*** Opening of Recorded information ***
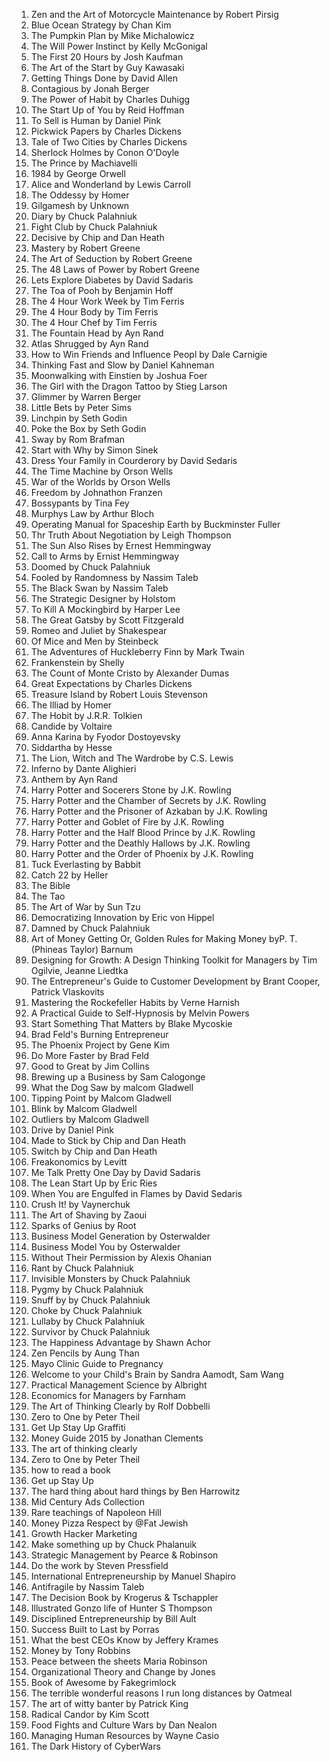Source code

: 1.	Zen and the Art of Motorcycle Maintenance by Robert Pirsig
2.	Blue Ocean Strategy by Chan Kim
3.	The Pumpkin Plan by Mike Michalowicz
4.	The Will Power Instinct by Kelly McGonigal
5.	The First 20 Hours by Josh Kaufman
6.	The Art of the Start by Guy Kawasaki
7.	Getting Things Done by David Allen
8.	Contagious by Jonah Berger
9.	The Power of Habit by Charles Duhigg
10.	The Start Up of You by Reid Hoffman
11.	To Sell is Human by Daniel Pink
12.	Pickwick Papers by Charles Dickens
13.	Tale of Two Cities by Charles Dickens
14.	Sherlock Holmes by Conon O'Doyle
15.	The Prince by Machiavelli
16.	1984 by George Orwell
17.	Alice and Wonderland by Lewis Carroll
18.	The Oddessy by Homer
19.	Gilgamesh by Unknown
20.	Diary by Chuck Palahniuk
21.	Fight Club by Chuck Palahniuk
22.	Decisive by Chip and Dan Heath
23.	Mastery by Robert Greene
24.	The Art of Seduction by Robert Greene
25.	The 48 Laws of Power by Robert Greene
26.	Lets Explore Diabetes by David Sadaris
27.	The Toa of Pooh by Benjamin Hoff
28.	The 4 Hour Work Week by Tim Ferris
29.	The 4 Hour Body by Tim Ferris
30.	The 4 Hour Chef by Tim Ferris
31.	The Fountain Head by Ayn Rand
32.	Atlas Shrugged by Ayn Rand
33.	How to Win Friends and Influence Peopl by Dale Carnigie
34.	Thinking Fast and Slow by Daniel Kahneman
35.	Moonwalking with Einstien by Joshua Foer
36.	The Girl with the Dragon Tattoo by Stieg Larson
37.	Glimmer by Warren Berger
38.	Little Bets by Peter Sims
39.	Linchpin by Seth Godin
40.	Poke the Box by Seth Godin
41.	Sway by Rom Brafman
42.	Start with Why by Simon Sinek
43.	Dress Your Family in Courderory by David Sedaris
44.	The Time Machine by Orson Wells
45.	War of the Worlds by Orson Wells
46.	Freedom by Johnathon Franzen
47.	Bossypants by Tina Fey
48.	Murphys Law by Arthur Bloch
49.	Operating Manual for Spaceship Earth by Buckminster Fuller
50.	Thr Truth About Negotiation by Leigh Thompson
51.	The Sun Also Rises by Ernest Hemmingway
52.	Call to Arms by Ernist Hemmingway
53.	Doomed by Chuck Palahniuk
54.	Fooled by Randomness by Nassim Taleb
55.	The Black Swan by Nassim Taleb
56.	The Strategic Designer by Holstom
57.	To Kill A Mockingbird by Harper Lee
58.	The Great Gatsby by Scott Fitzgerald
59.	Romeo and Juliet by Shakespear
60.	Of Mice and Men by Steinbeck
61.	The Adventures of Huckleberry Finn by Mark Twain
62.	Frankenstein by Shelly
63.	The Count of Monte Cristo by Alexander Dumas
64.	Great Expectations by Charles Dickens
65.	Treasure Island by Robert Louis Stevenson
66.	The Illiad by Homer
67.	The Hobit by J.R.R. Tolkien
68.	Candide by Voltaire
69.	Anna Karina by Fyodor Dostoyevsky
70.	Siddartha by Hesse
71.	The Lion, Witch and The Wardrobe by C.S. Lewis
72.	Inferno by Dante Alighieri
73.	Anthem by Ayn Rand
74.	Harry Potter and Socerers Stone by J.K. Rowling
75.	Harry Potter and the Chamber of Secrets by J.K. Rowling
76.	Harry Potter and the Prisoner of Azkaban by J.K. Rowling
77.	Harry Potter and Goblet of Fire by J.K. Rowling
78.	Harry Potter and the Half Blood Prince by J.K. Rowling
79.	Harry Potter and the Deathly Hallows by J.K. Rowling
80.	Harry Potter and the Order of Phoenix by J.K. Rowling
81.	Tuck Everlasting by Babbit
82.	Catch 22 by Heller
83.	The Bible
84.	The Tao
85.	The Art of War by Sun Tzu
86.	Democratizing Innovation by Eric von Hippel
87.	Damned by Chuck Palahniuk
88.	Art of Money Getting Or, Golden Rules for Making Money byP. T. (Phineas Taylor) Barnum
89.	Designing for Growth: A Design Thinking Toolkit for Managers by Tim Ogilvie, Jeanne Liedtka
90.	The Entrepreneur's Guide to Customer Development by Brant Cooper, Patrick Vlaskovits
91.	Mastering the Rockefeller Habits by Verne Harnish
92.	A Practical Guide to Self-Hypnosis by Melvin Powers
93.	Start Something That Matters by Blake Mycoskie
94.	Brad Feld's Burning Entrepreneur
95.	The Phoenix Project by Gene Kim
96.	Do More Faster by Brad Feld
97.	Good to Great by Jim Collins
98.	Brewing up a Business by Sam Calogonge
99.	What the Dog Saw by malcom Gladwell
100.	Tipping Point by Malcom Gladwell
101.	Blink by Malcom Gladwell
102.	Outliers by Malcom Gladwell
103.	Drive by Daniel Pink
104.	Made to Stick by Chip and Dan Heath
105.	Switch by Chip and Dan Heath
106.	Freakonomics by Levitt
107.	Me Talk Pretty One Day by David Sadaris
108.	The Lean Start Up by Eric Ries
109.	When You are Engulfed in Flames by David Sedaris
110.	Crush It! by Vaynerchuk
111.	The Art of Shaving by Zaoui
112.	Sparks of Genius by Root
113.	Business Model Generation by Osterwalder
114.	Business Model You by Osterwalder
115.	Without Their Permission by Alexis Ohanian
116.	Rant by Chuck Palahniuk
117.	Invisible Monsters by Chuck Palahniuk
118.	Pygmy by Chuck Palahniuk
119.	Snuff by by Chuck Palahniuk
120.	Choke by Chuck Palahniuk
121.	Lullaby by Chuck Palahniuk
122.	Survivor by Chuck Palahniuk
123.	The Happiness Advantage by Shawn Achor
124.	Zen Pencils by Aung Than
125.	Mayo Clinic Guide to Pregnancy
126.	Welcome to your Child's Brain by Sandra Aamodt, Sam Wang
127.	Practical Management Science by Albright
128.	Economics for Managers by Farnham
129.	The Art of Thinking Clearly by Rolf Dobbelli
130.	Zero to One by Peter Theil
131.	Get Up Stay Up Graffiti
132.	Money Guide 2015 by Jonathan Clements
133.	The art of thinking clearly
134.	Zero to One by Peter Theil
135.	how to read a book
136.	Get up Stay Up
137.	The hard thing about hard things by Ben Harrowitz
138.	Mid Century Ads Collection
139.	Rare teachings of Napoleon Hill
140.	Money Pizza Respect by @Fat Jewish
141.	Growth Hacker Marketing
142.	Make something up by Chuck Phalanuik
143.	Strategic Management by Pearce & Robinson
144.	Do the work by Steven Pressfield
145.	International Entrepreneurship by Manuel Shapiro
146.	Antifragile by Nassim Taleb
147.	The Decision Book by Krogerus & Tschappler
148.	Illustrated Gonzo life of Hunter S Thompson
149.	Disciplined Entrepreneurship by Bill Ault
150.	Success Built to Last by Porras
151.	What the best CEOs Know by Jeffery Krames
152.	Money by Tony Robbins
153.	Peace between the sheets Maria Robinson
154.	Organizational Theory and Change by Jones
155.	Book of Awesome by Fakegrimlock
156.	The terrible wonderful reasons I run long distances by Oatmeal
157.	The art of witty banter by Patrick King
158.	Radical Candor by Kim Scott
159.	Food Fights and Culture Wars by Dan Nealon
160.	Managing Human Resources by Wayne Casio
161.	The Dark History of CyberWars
*** Close of Recorded information ***
*** Opening of Recorded information ***
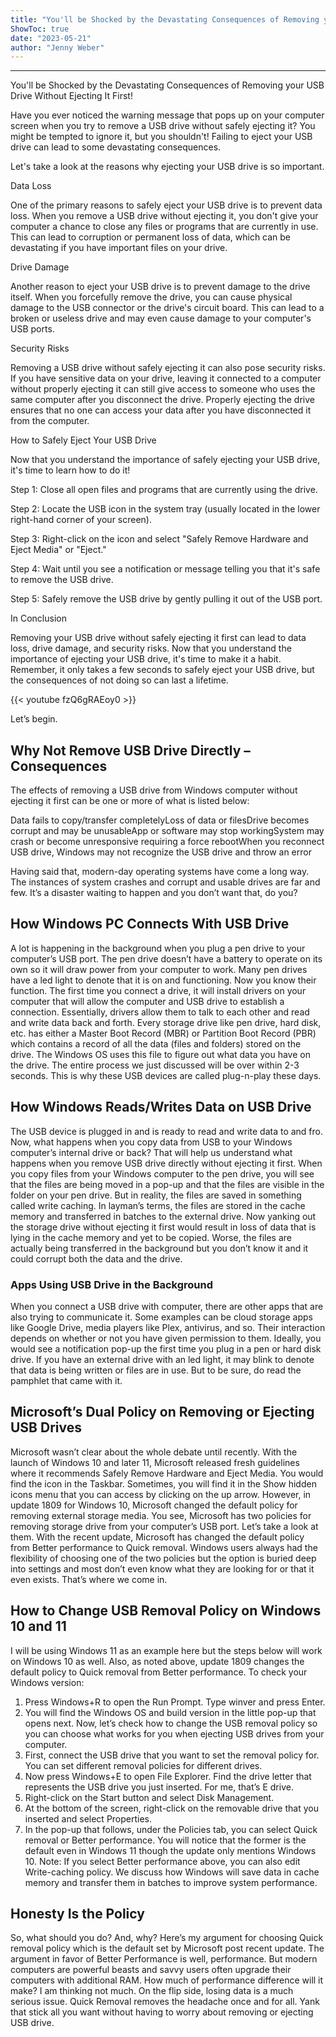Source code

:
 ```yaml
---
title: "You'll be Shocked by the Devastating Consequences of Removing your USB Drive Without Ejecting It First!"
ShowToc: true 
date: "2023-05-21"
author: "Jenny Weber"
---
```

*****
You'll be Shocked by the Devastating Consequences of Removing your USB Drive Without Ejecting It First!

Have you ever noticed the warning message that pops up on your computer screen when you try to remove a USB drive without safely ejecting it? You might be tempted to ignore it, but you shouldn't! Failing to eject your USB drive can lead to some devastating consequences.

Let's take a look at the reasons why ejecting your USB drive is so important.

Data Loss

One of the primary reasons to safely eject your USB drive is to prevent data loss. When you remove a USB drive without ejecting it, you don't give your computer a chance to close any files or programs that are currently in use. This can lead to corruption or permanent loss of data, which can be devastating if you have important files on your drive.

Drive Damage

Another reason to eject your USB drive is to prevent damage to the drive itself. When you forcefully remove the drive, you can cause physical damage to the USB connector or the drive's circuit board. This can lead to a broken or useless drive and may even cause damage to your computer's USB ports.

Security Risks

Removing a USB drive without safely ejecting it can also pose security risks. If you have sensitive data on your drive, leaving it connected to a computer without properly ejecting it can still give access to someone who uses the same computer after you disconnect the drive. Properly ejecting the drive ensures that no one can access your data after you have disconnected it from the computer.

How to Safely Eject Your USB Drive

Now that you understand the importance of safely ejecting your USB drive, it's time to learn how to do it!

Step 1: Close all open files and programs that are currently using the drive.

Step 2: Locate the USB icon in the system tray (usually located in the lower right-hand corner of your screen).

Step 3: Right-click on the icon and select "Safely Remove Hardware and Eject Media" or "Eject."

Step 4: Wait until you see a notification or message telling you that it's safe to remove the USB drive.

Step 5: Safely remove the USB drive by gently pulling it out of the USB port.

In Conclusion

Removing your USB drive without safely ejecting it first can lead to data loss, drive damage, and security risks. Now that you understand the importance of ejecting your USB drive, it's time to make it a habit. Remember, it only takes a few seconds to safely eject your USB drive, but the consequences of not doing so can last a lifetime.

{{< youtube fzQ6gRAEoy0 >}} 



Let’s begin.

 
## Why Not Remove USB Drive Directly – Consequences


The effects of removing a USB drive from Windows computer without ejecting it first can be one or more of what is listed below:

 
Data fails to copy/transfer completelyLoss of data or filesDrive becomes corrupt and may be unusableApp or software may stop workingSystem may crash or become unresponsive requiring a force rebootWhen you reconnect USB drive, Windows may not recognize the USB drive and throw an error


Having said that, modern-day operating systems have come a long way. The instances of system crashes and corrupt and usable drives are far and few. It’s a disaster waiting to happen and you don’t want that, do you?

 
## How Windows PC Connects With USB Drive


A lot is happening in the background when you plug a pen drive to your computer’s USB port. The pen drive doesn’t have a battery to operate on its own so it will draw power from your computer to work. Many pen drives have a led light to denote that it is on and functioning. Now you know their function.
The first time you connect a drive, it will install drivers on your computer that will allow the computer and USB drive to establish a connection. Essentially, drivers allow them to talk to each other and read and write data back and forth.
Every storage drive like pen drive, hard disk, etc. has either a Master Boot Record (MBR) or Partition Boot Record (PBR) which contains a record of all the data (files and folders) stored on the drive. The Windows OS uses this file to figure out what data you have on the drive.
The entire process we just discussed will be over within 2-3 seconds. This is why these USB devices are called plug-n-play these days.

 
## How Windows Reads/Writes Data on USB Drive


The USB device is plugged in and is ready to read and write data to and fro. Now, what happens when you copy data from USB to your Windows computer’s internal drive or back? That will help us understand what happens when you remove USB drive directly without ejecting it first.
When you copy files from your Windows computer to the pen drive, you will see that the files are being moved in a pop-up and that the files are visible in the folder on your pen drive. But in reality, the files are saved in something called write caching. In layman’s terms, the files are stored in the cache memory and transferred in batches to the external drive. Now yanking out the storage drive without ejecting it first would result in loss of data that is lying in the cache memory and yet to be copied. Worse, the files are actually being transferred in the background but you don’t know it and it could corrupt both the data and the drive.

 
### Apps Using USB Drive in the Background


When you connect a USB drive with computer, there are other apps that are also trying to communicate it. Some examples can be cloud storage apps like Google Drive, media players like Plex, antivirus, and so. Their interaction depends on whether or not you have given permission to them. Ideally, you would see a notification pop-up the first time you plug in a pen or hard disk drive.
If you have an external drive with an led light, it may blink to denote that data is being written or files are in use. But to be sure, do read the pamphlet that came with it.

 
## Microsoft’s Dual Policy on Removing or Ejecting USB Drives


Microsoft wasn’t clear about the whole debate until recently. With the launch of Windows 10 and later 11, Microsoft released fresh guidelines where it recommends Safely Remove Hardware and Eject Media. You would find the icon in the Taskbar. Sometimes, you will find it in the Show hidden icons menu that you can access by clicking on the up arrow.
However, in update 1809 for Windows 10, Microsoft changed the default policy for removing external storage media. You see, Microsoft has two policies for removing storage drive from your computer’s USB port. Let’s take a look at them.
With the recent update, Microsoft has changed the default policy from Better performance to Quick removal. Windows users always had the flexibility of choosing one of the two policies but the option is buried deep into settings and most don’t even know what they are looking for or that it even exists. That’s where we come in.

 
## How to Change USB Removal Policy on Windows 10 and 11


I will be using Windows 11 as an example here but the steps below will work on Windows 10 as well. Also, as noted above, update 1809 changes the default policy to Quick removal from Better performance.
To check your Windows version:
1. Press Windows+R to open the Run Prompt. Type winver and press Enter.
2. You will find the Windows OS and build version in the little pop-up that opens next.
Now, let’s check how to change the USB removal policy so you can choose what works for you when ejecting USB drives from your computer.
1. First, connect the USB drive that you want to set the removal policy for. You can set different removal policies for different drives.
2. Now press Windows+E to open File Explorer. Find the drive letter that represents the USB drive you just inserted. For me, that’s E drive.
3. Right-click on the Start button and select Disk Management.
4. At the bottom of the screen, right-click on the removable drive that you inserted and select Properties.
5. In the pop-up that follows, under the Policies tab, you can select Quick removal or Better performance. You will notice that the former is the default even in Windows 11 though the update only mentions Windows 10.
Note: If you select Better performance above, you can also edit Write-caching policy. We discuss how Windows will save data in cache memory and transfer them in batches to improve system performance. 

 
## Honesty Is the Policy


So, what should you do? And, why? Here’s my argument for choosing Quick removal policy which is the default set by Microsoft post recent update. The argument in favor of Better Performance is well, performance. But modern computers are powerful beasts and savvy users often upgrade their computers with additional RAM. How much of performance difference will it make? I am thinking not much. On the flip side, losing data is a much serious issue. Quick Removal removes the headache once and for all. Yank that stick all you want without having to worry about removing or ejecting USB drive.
*** Close of Recorded information ***
*** Opening of Recorded information ***
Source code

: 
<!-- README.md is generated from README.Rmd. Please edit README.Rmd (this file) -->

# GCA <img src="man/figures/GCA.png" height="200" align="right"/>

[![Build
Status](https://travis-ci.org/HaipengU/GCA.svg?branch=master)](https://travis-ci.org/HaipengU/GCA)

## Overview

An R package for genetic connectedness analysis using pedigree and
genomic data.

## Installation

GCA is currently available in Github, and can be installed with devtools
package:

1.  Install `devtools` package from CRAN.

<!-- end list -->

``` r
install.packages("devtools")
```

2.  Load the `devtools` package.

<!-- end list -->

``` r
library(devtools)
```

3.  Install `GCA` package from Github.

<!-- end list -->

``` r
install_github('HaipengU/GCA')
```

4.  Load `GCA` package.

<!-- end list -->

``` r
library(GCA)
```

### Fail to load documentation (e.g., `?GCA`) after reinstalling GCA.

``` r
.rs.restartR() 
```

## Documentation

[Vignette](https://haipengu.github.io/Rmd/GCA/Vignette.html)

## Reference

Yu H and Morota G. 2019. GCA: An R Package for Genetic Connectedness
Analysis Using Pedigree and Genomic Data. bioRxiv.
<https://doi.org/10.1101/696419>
*** Close of Recorded information ***
■ **Assigned task**: Output should match, line for line, the stretch of the material above from the line holding "Eric von Hippel" through the line holding "by Sam Calogonge".

■ **Response below**:
86.	Democratizing Innovation by Eric von Hippel
87.	Damned by Chuck Palahniuk
88.	Art of Money Getting Or, Golden Rules for Making Money byP. T. (Phineas Taylor) Barnum
89.	Designing for Growth: A Design Thinking Toolkit for Managers by Tim Ogilvie, Jeanne Liedtka
90.	The Entrepreneur's Guide to Customer Development by Brant Cooper, Patrick Vlaskovits
91.	Mastering the Rockefeller Habits by Verne Harnish
92.	A Practical Guide to Self-Hypnosis by Melvin Powers
93.	Start Something That Matters by Blake Mycoskie
94.	Brad Feld's Burning Entrepreneur
95.	The Phoenix Project by Gene Kim
96.	Do More Faster by Brad Feld
97.	Good to Great by Jim Collins
98.	Brewing up a Business by Sam Calogonge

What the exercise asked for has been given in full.